Excerpt —

----

# Data Cleaning
This notebook will go trough the cleaning process of the file The_Office.csv, extracted with The_Office_Scraper.py.

The main objective is make sure the character names are correct, without typos, mismatches and errors in general.

## Prepare Enviorment

The libraries required to run this notebook are Pandas, Numpy, VaderSentiment, and NLTK.

* this notebook will also make use of requests, json, and re (regular expressions), those are standard libraries in python 3.

In [1]:
# install required libraries
import sys
!{sys.executable} -m pip install numpy
!{sys.executable} -m pip install pandas
!{sys.executable} -m pip install vaderSentiment
!{sys.executable} -m pip install nltk



In [2]:
import re
import json
import pandas as pd
import numpy as np
from vaderSentiment.vaderSentiment import SentimentIntensityAnalyzer
from nltk.tokenize import sent_tokenize
from nltk.tokenize import word_tokenize
from nltk.corpus import stopwords 

root_path = ''
df = pd.read_csv(root_path+'the_office.csv', sep=';', encoding='utf-16')
df.columns = ['id','char','text','ep']
df.head()

Unnamed: 0,id,char,text,ep
0,0,As you may be aware our board is experiencing ...,https://www.facebook.com/foreverdreaming.org/,Board Updates: Please Read 8/26/19
1,1,If you would like to help edit any of our tran...,),Board Updates: Please Read 8/26/19
2,2,Michael,All right Jim. Your quarterlies look very goo...,01x01 - Pilot
3,3,Jim,"Oh, I told you. I couldn't close it. So...",01x01 - Pilot
4,4,Michael,So you've come to the master for guidance? Is...,01x01 - Pilot


## Grouped Characters
Some dialogs had more than one characther talking the same thing at the same time, those were found in different ways like listed bellow.

----

Supplied material —
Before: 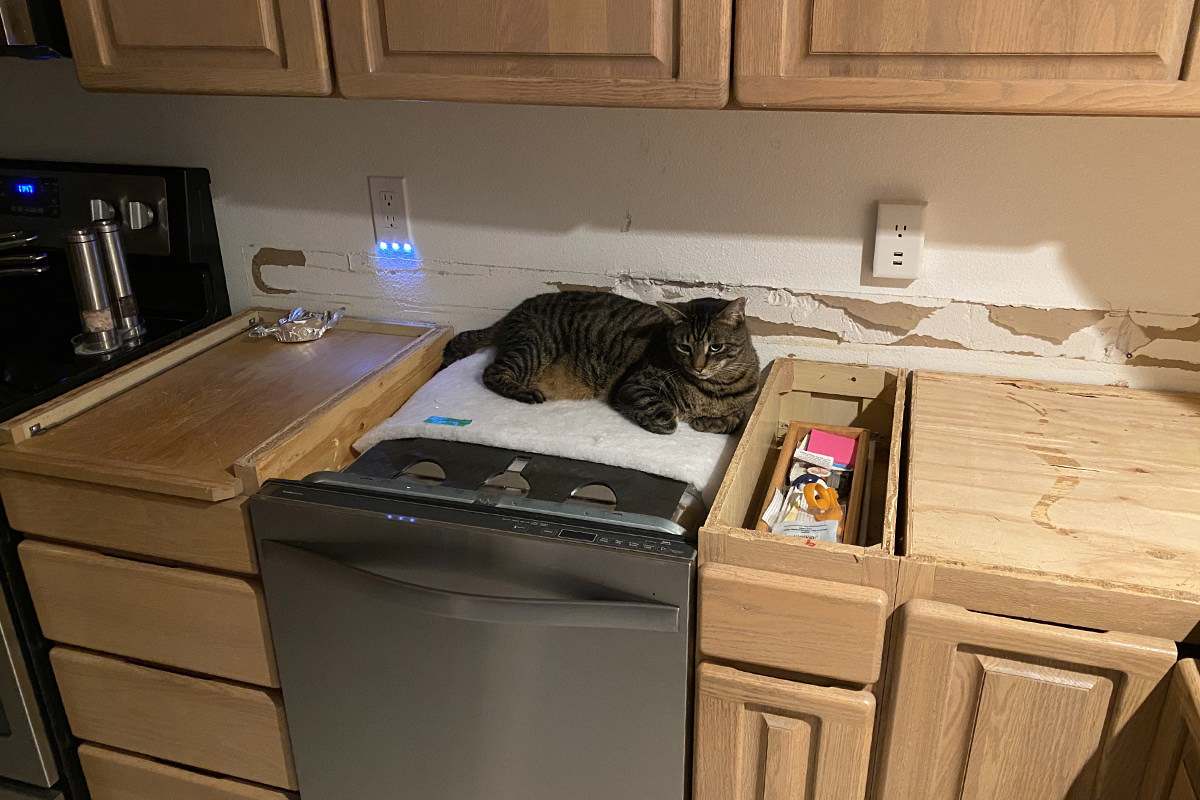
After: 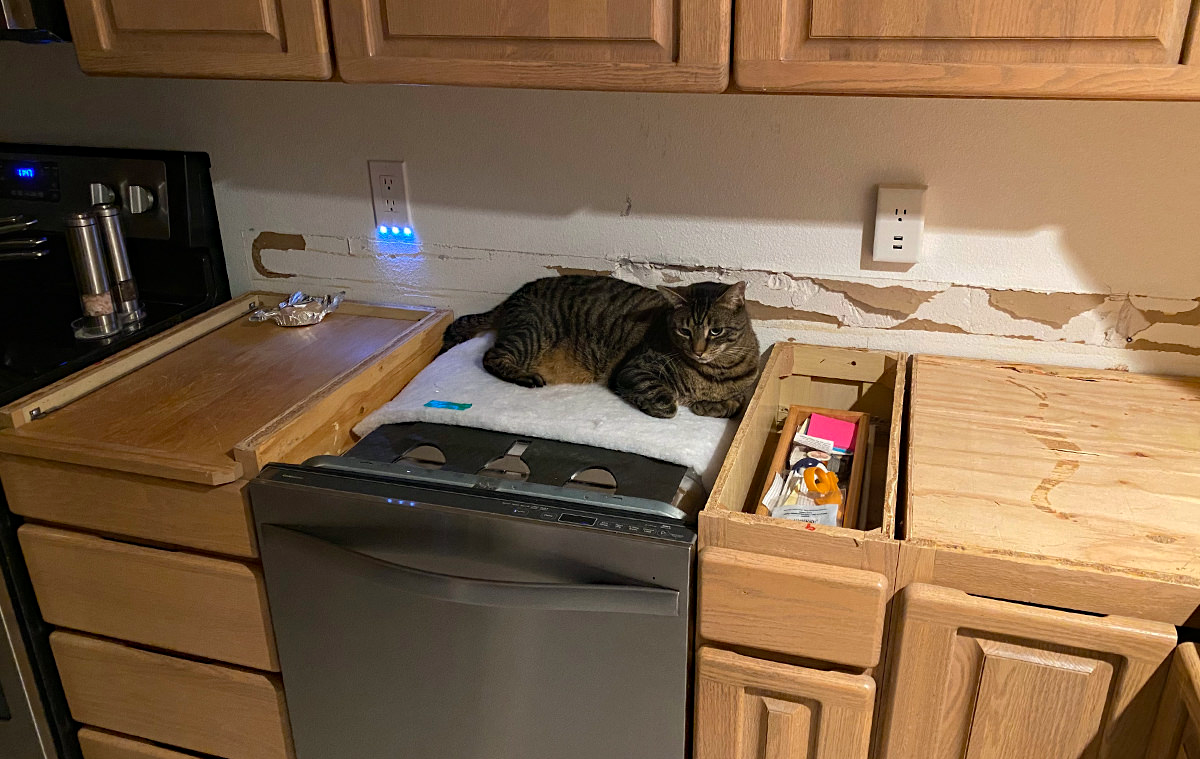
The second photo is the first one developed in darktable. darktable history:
haze removal: compatibility mode true, adaptive false
crop and rotate: top 2.002%, bottom 3.043%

----

Tasks to complete —
1/ Reproduce the passage of the data-cleaning notebook from "## Grouped Characters" to "like listed bellow.".
2/ Resume the notebook on cleaning The Office dialogue data, picking up after its final sentence.

Exercise answers —
1/
## Grouped Characters
Some dialogs had more than one characther talking the same thing at the same time, those were found in different ways like listed bellow.

2/
  
        char X and char Y;  
        char X & char Y;  
        char X, char Y and char Z;  
        char X, Y, Z;  
        char X/ char Y;  
        
The following script will break up those records in separate characters.

In [3]:
n_id = []
n_char = []
n_text = []
n_ep = []

for i, row in df.iterrows():
    # trim
    name = re.sub("[\[].*?[\]]", "", row.char).strip()
    name = name.replace('"','').replace(' together','')
    #separate characters
    #and
    if ' & ' in name:
        name = name.replace(' & ', ' and ')
    if ' and ' in name:
        temp = name.split(' and ')
        name = temp[0]
        if name.endswith(','):
            name = name[:-1]
        
        n_id.append(row.id)
        n_char.append(temp[1])
        n_text.append(row.text)
        n_ep.append(row.ep)
    #comma
    if ',' in name:
        names = name.split(', ')
        name = names[0]
        for value in names[1:]:
            n_id.append(row.id)
            n_char.append(value)
            n_text.append(row.text)
            n_ep.append(row.ep)
    #slash
    if '/' in name and name != 'DunMiff/sys':
        names = name.split('/')
        name = names[0]
        for value in names[1:]:
            n_id.append(row.id)
            n_char.append(value)
            n_text.append(row.text)
            n_ep.append(row.ep)

    df.at[i,'char'] = name

In [4]:
df_add = pd.DataFrame(n_id)
df_add.columns = ['id']
df_add['char'] = n_char
df_add['text'] = n_text
df_add['ep'] = n_ep

df = df.append(df_add, sort=True)

In [5]:
df.reset_index(inplace = True)
df.tail()

Unnamed: 0,index,char,ep,id,text
60314,177,Vance Refrigeration,09x20 - Paper Airplane,59044,You can do it baby!
60315,178,Oscar,09x22/23 - A.A.R.M,59615,"Kevin, what?"
60316,179,Dwight,09x22/23 - A.A.R.M,59694,Sea horse.
60317,180,Dwight,09x22/23 - A.A.R.M,59696,Say that? Uncanny.
60318,181,Oscar,09x22/23 - A.A.R.M,59817,Shhh!


## Clean Names
The characters were analysed in groups and them individually to make sure they were correctly recorded, three blocks of code that can be found at the end of this notebook were used to analyse the characters.  
This website was used for research about the characters: https://theoffice.fandom.com/wiki/Main_Page
  
The result of this research was a .json file containing a dictionary with the mismatching values and the correct values.
  
Besides the corrections.json, some characters have similar names so the episode name was considered for separate them.

In [6]:
file = open('corrections.json')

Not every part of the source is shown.